GİTTİKÇE İNSANLAŞIYORUZ!!!

10.05.2017 Çarşamba

   Bu hafta sizlere belediyecilik faaliyeti olarak iyi uygulama kabul edilebilecek birkaç güzel çalışma üzerinden yazı yazmayı planlıyordum. Ancak insanlık olarak ayıplarımızın artması beni yine varlığımızı sorgulamaya itti…

   İnsanlığımızı ilk kez, yasak meyveyi yerken gösterdik. Kendi bildiğini okuma vahşeti…
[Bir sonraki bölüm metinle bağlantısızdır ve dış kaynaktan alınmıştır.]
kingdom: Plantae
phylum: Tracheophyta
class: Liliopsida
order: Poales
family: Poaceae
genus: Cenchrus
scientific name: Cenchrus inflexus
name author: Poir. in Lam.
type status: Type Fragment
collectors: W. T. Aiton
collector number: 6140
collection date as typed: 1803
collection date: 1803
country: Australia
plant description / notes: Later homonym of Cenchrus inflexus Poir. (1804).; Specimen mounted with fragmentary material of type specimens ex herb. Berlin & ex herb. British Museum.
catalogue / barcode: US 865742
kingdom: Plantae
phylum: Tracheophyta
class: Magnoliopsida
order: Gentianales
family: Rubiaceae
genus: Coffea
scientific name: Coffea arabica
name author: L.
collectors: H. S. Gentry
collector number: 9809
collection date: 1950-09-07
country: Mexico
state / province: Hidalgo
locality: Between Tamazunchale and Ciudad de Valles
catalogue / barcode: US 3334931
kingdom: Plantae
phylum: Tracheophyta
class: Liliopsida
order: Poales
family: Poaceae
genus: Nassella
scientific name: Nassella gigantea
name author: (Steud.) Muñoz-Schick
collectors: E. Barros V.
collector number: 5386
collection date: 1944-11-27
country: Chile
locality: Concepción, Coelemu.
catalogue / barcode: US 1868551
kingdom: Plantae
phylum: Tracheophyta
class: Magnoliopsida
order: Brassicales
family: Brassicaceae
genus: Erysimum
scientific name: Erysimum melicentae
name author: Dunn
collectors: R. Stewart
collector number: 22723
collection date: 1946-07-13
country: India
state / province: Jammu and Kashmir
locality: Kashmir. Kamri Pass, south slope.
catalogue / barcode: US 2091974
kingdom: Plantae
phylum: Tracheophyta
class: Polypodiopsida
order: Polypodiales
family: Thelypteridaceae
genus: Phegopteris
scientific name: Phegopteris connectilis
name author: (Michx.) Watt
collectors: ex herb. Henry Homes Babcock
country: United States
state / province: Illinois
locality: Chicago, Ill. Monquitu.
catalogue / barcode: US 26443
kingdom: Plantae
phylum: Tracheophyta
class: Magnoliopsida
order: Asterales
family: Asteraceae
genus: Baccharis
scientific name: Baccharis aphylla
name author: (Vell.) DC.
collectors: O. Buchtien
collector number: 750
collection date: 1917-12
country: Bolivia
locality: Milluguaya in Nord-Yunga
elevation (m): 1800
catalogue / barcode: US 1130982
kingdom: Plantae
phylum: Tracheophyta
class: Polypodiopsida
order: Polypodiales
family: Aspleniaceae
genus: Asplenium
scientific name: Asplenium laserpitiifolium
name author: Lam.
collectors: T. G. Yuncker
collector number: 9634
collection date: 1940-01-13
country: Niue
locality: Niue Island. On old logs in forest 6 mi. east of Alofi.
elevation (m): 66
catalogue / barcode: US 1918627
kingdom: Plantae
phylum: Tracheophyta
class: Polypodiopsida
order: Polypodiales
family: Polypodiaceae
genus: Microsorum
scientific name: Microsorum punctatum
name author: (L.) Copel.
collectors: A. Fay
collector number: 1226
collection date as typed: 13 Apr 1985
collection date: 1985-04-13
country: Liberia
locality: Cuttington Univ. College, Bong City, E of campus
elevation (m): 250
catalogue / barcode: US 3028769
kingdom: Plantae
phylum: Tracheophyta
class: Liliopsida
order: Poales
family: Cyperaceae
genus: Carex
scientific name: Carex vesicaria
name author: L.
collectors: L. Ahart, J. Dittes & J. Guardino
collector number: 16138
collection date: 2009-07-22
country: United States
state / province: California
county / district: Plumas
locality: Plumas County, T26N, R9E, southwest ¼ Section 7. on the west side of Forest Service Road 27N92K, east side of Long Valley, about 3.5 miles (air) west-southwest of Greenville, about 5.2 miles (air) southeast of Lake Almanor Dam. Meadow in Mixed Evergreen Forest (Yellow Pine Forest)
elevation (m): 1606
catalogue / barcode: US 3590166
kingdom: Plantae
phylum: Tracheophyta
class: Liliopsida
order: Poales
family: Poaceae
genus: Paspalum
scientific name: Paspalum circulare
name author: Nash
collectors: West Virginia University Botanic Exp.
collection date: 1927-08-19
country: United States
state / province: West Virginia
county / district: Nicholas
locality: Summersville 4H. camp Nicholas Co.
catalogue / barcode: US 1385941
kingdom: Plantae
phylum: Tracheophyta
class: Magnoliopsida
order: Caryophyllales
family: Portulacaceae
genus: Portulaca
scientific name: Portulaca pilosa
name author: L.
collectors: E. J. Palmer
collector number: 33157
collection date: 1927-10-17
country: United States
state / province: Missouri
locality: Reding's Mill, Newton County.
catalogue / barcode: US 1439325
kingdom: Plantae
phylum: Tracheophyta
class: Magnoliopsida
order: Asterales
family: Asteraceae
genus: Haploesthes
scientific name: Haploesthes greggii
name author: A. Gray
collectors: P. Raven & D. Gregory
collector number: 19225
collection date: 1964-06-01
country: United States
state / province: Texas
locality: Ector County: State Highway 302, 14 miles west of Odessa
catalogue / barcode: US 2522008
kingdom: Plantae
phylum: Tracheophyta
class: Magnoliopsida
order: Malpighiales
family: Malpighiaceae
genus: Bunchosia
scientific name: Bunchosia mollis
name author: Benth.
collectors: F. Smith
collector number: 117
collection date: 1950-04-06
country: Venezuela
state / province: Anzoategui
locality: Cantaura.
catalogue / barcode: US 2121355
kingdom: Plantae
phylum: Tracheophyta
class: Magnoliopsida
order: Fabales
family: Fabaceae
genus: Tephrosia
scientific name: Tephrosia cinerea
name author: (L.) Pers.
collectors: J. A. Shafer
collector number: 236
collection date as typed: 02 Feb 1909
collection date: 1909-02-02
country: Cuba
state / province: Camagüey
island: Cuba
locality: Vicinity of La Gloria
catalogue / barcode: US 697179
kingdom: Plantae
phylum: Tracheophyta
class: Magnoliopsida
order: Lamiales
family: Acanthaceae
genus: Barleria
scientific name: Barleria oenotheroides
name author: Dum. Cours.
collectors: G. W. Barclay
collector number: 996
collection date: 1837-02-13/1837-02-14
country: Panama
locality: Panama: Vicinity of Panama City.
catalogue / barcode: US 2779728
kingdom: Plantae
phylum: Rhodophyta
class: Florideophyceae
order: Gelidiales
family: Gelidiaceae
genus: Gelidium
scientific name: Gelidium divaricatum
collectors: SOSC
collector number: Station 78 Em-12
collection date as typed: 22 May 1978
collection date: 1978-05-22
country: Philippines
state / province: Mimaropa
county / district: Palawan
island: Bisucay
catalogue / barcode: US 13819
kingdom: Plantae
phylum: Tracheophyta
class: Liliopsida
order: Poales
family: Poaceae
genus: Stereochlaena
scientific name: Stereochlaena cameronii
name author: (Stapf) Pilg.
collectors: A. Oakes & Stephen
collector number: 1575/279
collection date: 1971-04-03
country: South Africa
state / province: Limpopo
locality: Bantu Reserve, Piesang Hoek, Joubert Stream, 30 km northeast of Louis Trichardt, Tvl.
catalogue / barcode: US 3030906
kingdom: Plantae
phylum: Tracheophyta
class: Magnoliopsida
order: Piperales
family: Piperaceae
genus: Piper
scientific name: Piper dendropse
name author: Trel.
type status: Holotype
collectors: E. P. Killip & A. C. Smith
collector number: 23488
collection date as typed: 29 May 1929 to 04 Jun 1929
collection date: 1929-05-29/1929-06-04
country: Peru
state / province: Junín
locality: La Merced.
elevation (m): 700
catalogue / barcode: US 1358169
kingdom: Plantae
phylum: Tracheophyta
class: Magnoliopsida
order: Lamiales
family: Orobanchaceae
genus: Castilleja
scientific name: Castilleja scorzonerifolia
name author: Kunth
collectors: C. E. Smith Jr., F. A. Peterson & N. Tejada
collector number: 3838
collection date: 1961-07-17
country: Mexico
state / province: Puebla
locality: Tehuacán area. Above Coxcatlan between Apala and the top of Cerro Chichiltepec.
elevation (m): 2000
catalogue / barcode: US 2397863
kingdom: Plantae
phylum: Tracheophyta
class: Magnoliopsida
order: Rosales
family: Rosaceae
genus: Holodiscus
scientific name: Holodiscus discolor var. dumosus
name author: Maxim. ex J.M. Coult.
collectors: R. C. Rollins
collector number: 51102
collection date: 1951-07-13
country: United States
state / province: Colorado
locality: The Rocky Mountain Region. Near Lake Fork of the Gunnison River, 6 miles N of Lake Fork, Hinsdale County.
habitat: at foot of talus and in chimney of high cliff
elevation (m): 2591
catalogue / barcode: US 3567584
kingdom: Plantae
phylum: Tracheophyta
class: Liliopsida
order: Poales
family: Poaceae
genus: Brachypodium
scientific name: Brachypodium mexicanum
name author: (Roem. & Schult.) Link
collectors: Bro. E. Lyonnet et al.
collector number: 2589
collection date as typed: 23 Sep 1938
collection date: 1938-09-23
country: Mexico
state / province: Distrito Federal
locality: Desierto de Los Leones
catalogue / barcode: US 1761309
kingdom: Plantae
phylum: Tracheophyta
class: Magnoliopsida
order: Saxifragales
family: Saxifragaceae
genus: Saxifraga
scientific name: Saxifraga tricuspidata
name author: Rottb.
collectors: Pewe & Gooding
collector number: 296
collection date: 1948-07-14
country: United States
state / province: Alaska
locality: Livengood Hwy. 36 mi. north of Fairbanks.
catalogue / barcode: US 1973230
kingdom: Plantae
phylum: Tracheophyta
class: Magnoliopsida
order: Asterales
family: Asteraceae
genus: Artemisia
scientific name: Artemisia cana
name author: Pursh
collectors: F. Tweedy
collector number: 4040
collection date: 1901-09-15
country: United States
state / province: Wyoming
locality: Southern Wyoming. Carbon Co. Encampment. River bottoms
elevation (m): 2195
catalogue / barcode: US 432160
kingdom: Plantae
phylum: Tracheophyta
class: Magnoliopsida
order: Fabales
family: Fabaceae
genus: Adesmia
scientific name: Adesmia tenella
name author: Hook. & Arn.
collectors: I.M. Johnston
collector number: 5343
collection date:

   Sonra Habil ve Kabil var oldu. Kardeşini öldürme ve defnetmeyi bir kuştan öğrenme acizliğinin vahşeti…

    İhanet, cinayet, bencillik, üstün olma ve yok etme içgüdüsüyle, bahşedilen zekayı salt yıkıma harcayan insanlık vahşeti…

    Yaratıcının ibretleri, insanlığımızı dizginlemeye yetmezmişçesine çıldırmaya devam edişimizin vahşeti…

    Ateşi bulduk, yaktık. Matematiği öğrendik, bombaladık. Coğrafya öğrendik, işgal edip çaldık. Teknolojiyi öğrendik, bize kucağında hayat veren doğayı yıktık. Bilimi öğrendik, yaradılışı reddederek canlıların genetiğiyle oynadık. Her devirde insan olduğumuzu defalarca ispatladık…

     Bir yanda ölümden kaçıp medeni Avrupa’da (!) yaşama hakkını korumak isteyen insanlar ve onlara medenice eziyet edenler, bir yanda kendilerine ait olmayan dünyaya hükmetmeye çalışanlar… Ülkesinden kaçanlar, ülkesine ihanet edenler, ülkesinde her gün şehit haberiyle yaşayanlar… Muazzam bir içgüdü!!!

    Tüm bunlara bir de, bir kereden bir şey olmadan(!) ömrünü travma ile yaşamak zorunda kalacak çocuklar eklendi. Bunun kadın, erkek, anne, baba, öğretmen, doktor vs. olmakla hiçbir ilgisi de yok üstelik. Mevzu çocuk olmakla ilgili. Mevzu hiçbir canlının masumiyetine dokunulmaması ile ilgili. Mevzu tamamen insan olabilmekle ilgili. Mevzu bir çocuğa zarar verilemeyeceği ve bunun bir kereliğine telafi edilemeyeceği  gerçeği ile ilgili. İntizarım, içimizde iyiye dair bir şeylerin de olduğu… 

     Annesini avladıktan sonra, karnındaki yavruyu fark edince kalp kırıklığından ölen aslanı, elektrik çarpan arkadaşına kalp masajı yapan maymunu, annesi çocuğuna vuruyor gibi yaparken çocuğu korumak için önüne geçen köpeği görünce acaba kim daha merhametli diye düşünmeden edemiyorum. 

    Bir nefeslik hayat için biraz fazla insan olmadık mı?